Best for outsourcing
Egypt has won the annual award of the British National Outsourcing Association (NOA) in offshoring destination. A recent report by the independent technology and research analyst Yankee Group also positioned Egypt as the Middle East’s clear winner in global outsourcing, already worth an estimated $300 billion in 2009. Egypt was assessed as the strongest—among UAE, Oman, Bahrain, Jordan and Saudi Arabia—based on its young population, sustainable and abundant talent pool of technologically skilled and multi-lingual university graduates. Its geographical position—close to Europe and Asia—coupled with strong government support are also assets. Egypt’s Smart Village model, the report declared, is the ‘gold standard’ in ICT Park design. Among the companies using Egypt as a base for software development, technical support contact centres and research facilities are IBM, Intel, Microsoft, Cisco, Oracle, Satyam, Wipro, Orange, Alcatel, Teleperformance and Vodafone. Work on a new Technological Zone planned in the Cairo suburb of Maadi is ongoing; the zone is expected to go into operation in some three years time.
Fight against bird flu
The United States will provide an additional $320 million to aid in the fight against bird flu, a US official said on Saturday during an international bird flu conference held in the Red Sea resort of Sharm al-Sheikh in Egypt. The US had pledged 629 million dollars last December during a conference in New Delhi that raised 2.7 billion dollars to fight against the avian flu, which the UN says could cause a global crisis. The H5N1 virus strain first emerged in Asia in 2003 and has since caused some 245 human deaths.
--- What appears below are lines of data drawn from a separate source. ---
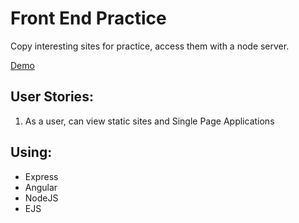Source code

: # Front End Practice
Copy interesting sites for practice, access them with a node server.

[Demo](https://vanillabeanbag.herokuapp.com/)

## User Stories:
1. As a user, can view static sites and Single Page Applications

## Using:
<!--* [MongoDB](https://www.npmjs.com/package/mongodb)-->
<!-- [socket.io](https://github.com/socketio/socket.io)-->
<!-- [grant js](https://github.com/simov/grant)-->
* Express
* Angular
* NodeJS
* EJS
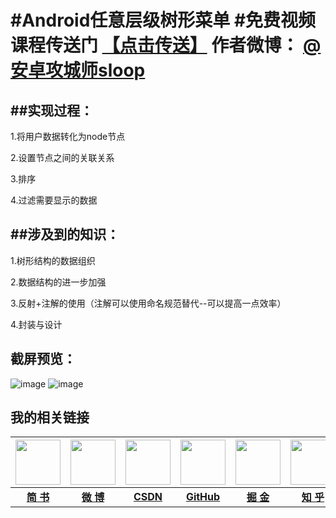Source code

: #Android任意层级树形菜单
#免费视频课程传送门 [【点击传送】](http://www.imooc.com/view/303)
作者微博：  [@安卓攻城师sloop](http://weibo.com/5459430586/profile?topnav=1&wvr=6)
=====================================================================================

##实现过程：
---------
1.将用户数据转化为node节点

2.设置节点之间的关联关系

3.排序

4.过滤需要显示的数据



##涉及到的知识：
-------------
1.树形结构的数据组织

2.数据结构的进一步加强

3.反射+注解的使用（注解可以使用命名规范替代--可以提高一点效率）

4.封装与设计



截屏预览：
----------
![image](https://github.com/GcsSloop/AndroidTreeView/blob/master/Pic/Screenshot_1.png) ![image](https://github.com/GcsSloop/AndroidTreeView/blob/master/Pic/Screenshot_2.png)

## 我的相关链接

<a href="http://www.jianshu.com/users/bc2fa21dbd1e/latest_articles"> <img src="http://ww3.sinaimg.cn/large/005Xtdi2gw1f1pyg6uniyj303k03ka9x.jpg" width=72 height=72 /></a> | <a href="http://weibo.com/GcsSloop"> <img src="http://ww1.sinaimg.cn/large/005Xtdi2gw1f1py7pa9tsj303k03kwee.jpg" width=72 height=72 /></a> | <a href="http://blog.csdn.net/u013831257?viewmode=list"> <img src="http://ww1.sinaimg.cn/large/005Xtdi2gw1f1pycmbgn0j303k03kjr8.jpg" width=72 height=72 /></a> | <a href="https://github.com/GcsSloop"> <img src="http://ww2.sinaimg.cn/large/005Xtdi2gw1f1pyjf8vx7j303k03kglh.jpg" width=72 height=72 /></a> | <a href="http://gold.xitu.io/#/user/56dd579a75c4cd4365aca918"> <img src="http://ww1.sinaimg.cn/large/005Xtdi2gw1f1pyo2hyqgj303k03kmx1.jpg" width=72 height=72 /></a> | <a href="https://www.zhihu.com/people/li-yu-long-38"> <img src="http://ww4.sinaimg.cn/large/005Xtdi2gw1f1pyqdjk92j303k03k747.jpg" width=72 height=72 /></a> 
:---:|:---:|:---:|:---:|:---:|:---:
**[简 书](http://www.jianshu.com/users/bc2fa21dbd1e/latest_articles)** | **[微 博](http://weibo.com/GcsSloop)** | **[CSDN](http://blog.csdn.net/u013831257?viewmode=list)** | **[GitHub](https://github.com/GcsSloop)** | **[掘 金](http://gold.xitu.io/#/user/56dd579a75c4cd4365aca918)** | **[知 乎](https://www.zhihu.com/people/li-yu-long-38)**
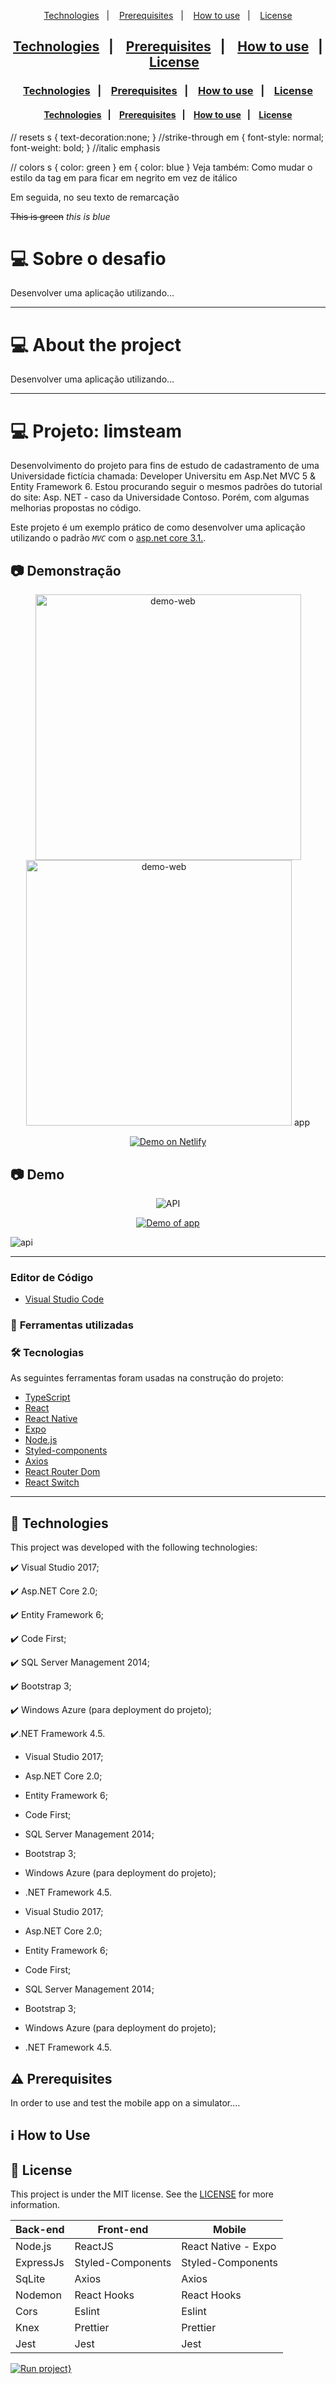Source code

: <p align="center">
  <a href="#rocket-technologies">Technologies</a>&nbsp;&nbsp;&nbsp;|&nbsp;&nbsp;&nbsp; 
  <a href="#warning-prerequisites">Prerequisites</a>&nbsp;&nbsp;&nbsp;|&nbsp;&nbsp;&nbsp;
  <a href="#information_source-how-to-use">How to use</a>&nbsp;&nbsp;&nbsp;|&nbsp;&nbsp;&nbsp;
  <a href="#memo-license">License</a>
</p>

<h2 align="center">
  <a href="#rocket-technologies">Technologies</a>&nbsp;&nbsp;&nbsp;|&nbsp;&nbsp;&nbsp; 
  <a href="#warning-prerequisites">Prerequisites</a>&nbsp;&nbsp;&nbsp;|&nbsp;&nbsp;&nbsp;
  <a href="#information_source-how-to-use">How to use</a>&nbsp;&nbsp;&nbsp;|&nbsp;&nbsp;&nbsp;
  <a href="#memo-license">License</a>
</h2>

<h3 align="center">
  <a href="#rocket-technologies">Technologies</a>&nbsp;&nbsp;&nbsp;|&nbsp;&nbsp;&nbsp; 
  <a href="#warning-prerequisites">Prerequisites</a>&nbsp;&nbsp;&nbsp;|&nbsp;&nbsp;&nbsp;
  <a href="#information_source-how-to-use">How to use</a>&nbsp;&nbsp;&nbsp;|&nbsp;&nbsp;&nbsp;
  <a href="#memo-license">License</a>
</h3>


<h4 align="center">
  <a href="#rocket-technologies">Technologies</a>&nbsp;&nbsp;&nbsp;|&nbsp;&nbsp;&nbsp; 
  <a href="#warning-prerequisites">Prerequisites</a>&nbsp;&nbsp;&nbsp;|&nbsp;&nbsp;&nbsp;
  <a href="#information_source-how-to-use">How to use</a>&nbsp;&nbsp;&nbsp;|&nbsp;&nbsp;&nbsp;
  <a href="#memo-license">License</a>
</h4>


// resets
s { text-decoration:none; } //strike-through
em { font-style: normal; font-weight: bold; } //italic emphasis


// colors
s { color: green }
em { color: blue }
Veja também: Como mudar o estilo da tag em para ficar em negrito em vez de itálico

Em seguida, no seu texto de remarcação

~~This is green~~
_this is blue_


# 💻 Sobre o desafio

Desenvolver uma aplicação utilizando...

---

# 💻 About the project

Desenvolver uma aplicação utilizando...

---

# 💻 Projeto: limsteam

Desenvolvimento do projeto para fins de estudo de cadastramento de uma Universidade fictícia chamada: Developer Universitu em Asp.Net MVC 5 & Entity Framework 6.
Estou procurando seguir o mesmos padrões do tutorial do site: Asp. NET - caso da Universidade Contoso. Porém, com algumas melhorias propostas no código.

Este projeto é um exemplo prático de como desenvolver uma aplicação utilizando o padrão *`MVC`* com o [asp.net core 3.1.](https://dotnet.microsoft.com/download/dotnet-core/3.1).

## :camera: Demonstração

<div align="center" >
  <img src="./github/SignGoBarber.gif" alt="demo-web" height="425">
  <img src="./github/WebGoBarber.gif" alt="demo-web" height="425">
  <a src="http://wa24.gear.host/api/tabelaapi/">app</a>
</div>


<p align="center">
  <a href="http://wa24.gear.host/api/tabelaapi/">
    <img alt="Demo on Netlify" src="https://res.cloudinary.com/lukemorales/image/upload/v1563043495/readme_logos/demo_on_netlify_bbuvjz.png">
  </a>
</p>

## :camera: Demo

<div align="center">
  <img src="./github/API.png" alt="API">
</div>


<p align="center">
  <a href="http://wa24.gear.host/api/tabelaapi/">
    <img alt="Demo of app" src="https://github.com/TesteReteste/lim/blob/master/github/goToDemo.png">
  </a>
</p>

![api](https://github.com/TesteReteste/lim/blob/master/github/API.gif)

---


### Editor de Código
* [Visual Studio Code](https://code.visualstudio.com/)

### :hammer: **Ferramentas utilizadas**

### 🛠 Tecnologias

As seguintes ferramentas foram usadas na construção do projeto:

- [TypeScript](https://www.typescriptlang.org/)
- [React](https://pt-br.reactjs.org/)
- [React Native](https://reactnative.dev/)
- [Expo](https://expo.io/)
- [Node.js](https://nodejs.org/en/)
- [Styled-components](https://styled-components.com/)
- [Axios](https://github.com/axios/axios)
- [React Router Dom](https://reactrouter.com/web/guides/quick-start)
- [React Switch](https://www.npmjs.com/package/react-switch)
---

## :rocket: Technologies

This project was developed with the following technologies:

✔️ Visual Studio 2017;

✔️ Asp.NET Core 2.0;

✔️ Entity Framework 6;

✔️ Code First;

✔️ SQL Server Management 2014;

✔️ Bootstrap 3;

✔️ Windows Azure (para deployment do projeto);

✔️.NET Framework 4.5.


- Visual Studio 2017;
- Asp.NET Core 2.0;
- Entity Framework 6;
- Code First;
- SQL Server Management 2014;
- Bootstrap 3;
- Windows Azure (para deployment do projeto);
- .NET Framework 4.5.


- Visual Studio 2017;
- Asp.NET Core 2.0;
- Entity Framework 6;
- Code First;
- SQL Server Management 2014;
- Bootstrap 3;
- Windows Azure (para deployment do projeto);
- .NET Framework 4.5.

## :warning: Prerequisites

In order to use and test the mobile app on a simulator....

## :information_source: How to Use

## :memo: License
This project is under the MIT license. See the [LICENSE](https://github.com/TesteReteste/lim/blob/master/LICENSE) for more information.



<table>
  <thead>
    <th>Back-end</th>
    <th>Front-end</th>
    <th>Mobile</th>
  </thead>
  <tbody>
    <tr>
      <td>Node.js</td>
      <td>ReactJS</td>
      <td>React Native - Expo</td>
    </tr>
    <tr>
      <td>ExpressJs</td>
      <td>Styled-Components</td>
      <td>Styled-Components</td>
    </tr>
    <tr>
      <td>SqLite</td>
      <td>Axios</td>
      <td>Axios</td>
    </tr>
    <tr>
      <td>Nodemon</td>
      <td>React Hooks</td>
      <td>React Hooks</td>
    </tr>
    <tr>
      <td>Cors</td>
      <td>Eslint</td>
      <td>Eslint</td>
    </tr>
    <tr>
      <td>Knex</td>
      <td>Prettier</td>
      <td>Prettier</td>
    </tr>
    <tr>
      <td>Jest</td>
      <td>Jest</td>
      <td>Jest</td>
    </tr>
  </tbody>
  
</table>


[![Run project}](https://insomnia.rest/images/run.svg)](http://wa24.gear.host/api/tabelaapi/)


<svg width="200" height="200"
  xmlns="http://www.w3.org/2000/svg" xmlns:xlink="http://www.w3.org/1999/xlink">       
  <image href="https://mdn.mozillademos.org/files/6457/mdn_logo_only_color.png" height="200" width="200"/>
</svg>

<img src="https://www.flaticon.com/free-icon/play_183607">

<div>Icons made by <a href="https://www.flaticon.com/authors/freepik" title="Freepik">Freepik</a> from <a href="https://www.flaticon.com/" title="Flaticon">www.flaticon.com</a></div>

<img src="https://img.icons8.com/ios/50/000000/button2.png"/>

<button>Click</button>


Heading Identifiers:
### Red text title {#identifier .red}

Fenced Code Attributes:
{.red .numberLines startFrom="1"}

Inline Code Attributes:
`red text`{.red}

Bracketed Spans:
[This is *some red text*]{.red}

Link Attributes:
![alt text](the.jpg){.center}

...
(css)
h1 {color:red;}
...


<div class="panel panel-success">
**Do's**
{: .panel-heading}
<div class="panel-body">

THINGS TO DO

</div>
</div>
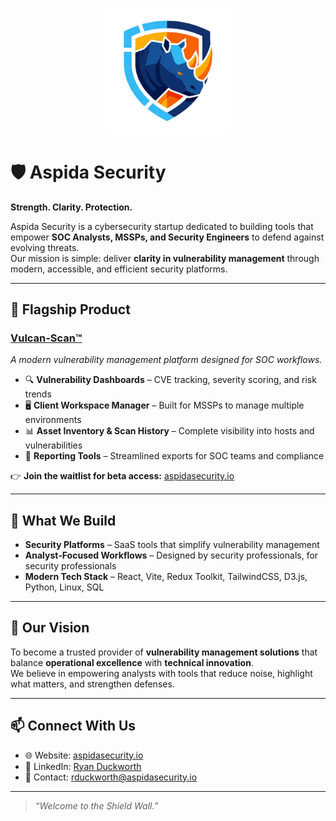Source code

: <p align="center">
  <img src="aspidaLogoTransparent.png" alt="Aspida Security Logo" width="200"/>
</p>

# 🛡️ Aspida Security

**Strength. Clarity. Protection.**

Aspida Security is a cybersecurity startup dedicated to building tools that empower **SOC Analysts, MSSPs, and Security Engineers** to defend against evolving threats.  
Our mission is simple: deliver **clarity in vulnerability management** through modern, accessible, and efficient security platforms.

---

## 🚀 Flagship Product

### [Vulcan‑Scan™](https://github.com/aspida-security/vulcan-scan)

*A modern vulnerability management platform designed for SOC workflows.*

- 🔍 **Vulnerability Dashboards** – CVE tracking, severity scoring, and risk trends  
- 🖥️ **Client Workspace Manager** – Built for MSSPs to manage multiple environments  
- 📊 **Asset Inventory & Scan History** – Complete visibility into hosts and vulnerabilities  
- 📝 **Reporting Tools** – Streamlined exports for SOC teams and compliance  

👉 **Join the waitlist for beta access:** [aspidasecurity.io](https://aspidasecurity.io)

---

## 🧰 What We Build

- **Security Platforms** – SaaS tools that simplify vulnerability management  
- **Analyst‑Focused Workflows** – Designed by security professionals, for security professionals  
- **Modern Tech Stack** – React, Vite, Redux Toolkit, TailwindCSS, D3.js, Python, Linux, SQL  

---

## 🎯 Our Vision

To become a trusted provider of **vulnerability management solutions** that balance **operational excellence** with **technical innovation**.  
We believe in empowering analysts with tools that reduce noise, highlight what matters, and strengthen defenses.

---

## 📫 Connect With Us

- 🌐 Website: [aspidasecurity.io](https://aspidasecurity.io)  
- 💼 LinkedIn: [Ryan Duckworth](https://www.linkedin.com/in/ryan-duckworth833)  
- 📧 Contact: rduckworth@aspidasecurity.io  

---

> *“Welcome to the Shield Wall.”*  
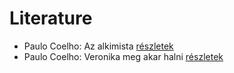 # Literature

- Paulo Coelho: Az alkimista [részletek](_details/%7Bopf.creator%7D.md#id_261)
- Paulo Coelho: Veronika meg akar halni [részletek](_details/%7Bopf.creator%7D.md#id_264)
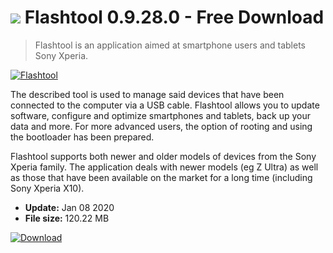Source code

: # ![](https://cdn.softexe.net/static/icon/7/flashtool-9267.png) Flashtool 0.9.28.0 - Free Download

> Flashtool is an application aimed at smartphone users and tablets Sony Xperia.

[![Flashtool](https://gallery.dpcdn.pl/imgc/Tools/89354/g_-_420x350_1.5_-_x90fcb342-8cc3-44fd-8780-dd2df19dcd72.jpg)](https://softexe.net/win/hobbies-lifestyle/mobile/flashtool:abfg.html)

The described tool is used to manage said devices that have been connected to the computer via a USB cable. Flashtool allows you to update software, configure and optimize smartphones and tablets, back up your data and more. For more advanced users, the option of rooting and using the bootloader has been prepared.
 
 Flashtool supports both newer and older models of devices from the Sony Xperia family. The application deals with newer models (eg Z Ultra) as well as those that have been available on the market for a long time (including Sony Xperia X10).


- **Update:** Jan 08 2020
- **File size:** 120.22 MB

[![Download](https://cdn.softexe.net/static/img/download.png)](https://softexe.net/win/hobbies-lifestyle/mobile/flashtool:abfg.html)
A French Egyptian seminar on textile machinery which took place in Cairo earlier this month had ten French companies presenting their know-how, products and equipment, after-sales services, output optimisation and modernisation of the existing equipment. They also analysed recent market trends, proposed technical solutions to their Egyptian counterparts to enhance the competitiveness of the Egyptian textile industry in cotton and natural fibres, recycling, carpet yarn processing, technical and non-woven textiles, dyeing and finishing and air conditioning equipment for textile factories. The seminar was organised by UCMTF, the French Textile Machinery Manufacturers’ association, in collaboration with UBIFRANCE, the French agency for international business development, and the French embassy in Cairo. France is the third largest exporter of textile machinery in the European Union and the fifth in the world.
Solvay in Alex
To serve its expansion into growing Middle East and North Africa markets, Solvay has acquired 100 per cent of Alexandria Sodium Carbonate Company (ASCC) from the Holding Company for Chemical Industries (HCCI), an Egyptian State-owned company. Solvay won the auction for ASCC last March, at EGP760 million. ASCC produces sodium carbonate and quicklime, it is Egypt’s only sodium carbonate producer and serves the domestic market. ASCC’s plant which was erected in 1974 near Alexandria, was thoroughly modernised in the late 1990s, and currently has a nameplate production capacity of 130,000 metric tons of soda ash.
Culture Minister Farouk Hosni and Secretary-General of the Supreme Council of Antiquities Zahi Hawwas last week paid an inspection visit to the pyramids area in Giza, to check on the ongoing work of the second phase of the Pyramids plateau development project. The project involves lighting works, road and sidewalk paving, the upgrading of the Sphinx area and the construction of offices. The surrounding slum area will also be cleaned up. The first stage of the project which opened last August, cost EGP300 million and included the erection of an 18.5km-long security wall fitted with cameras and electronic gates to secure the area, as well as sophisticated explosive detectors and magnetic ticket machines. Electric shuttle buses are being used to move visitors from the parking lots to the area which has been closed to traffic.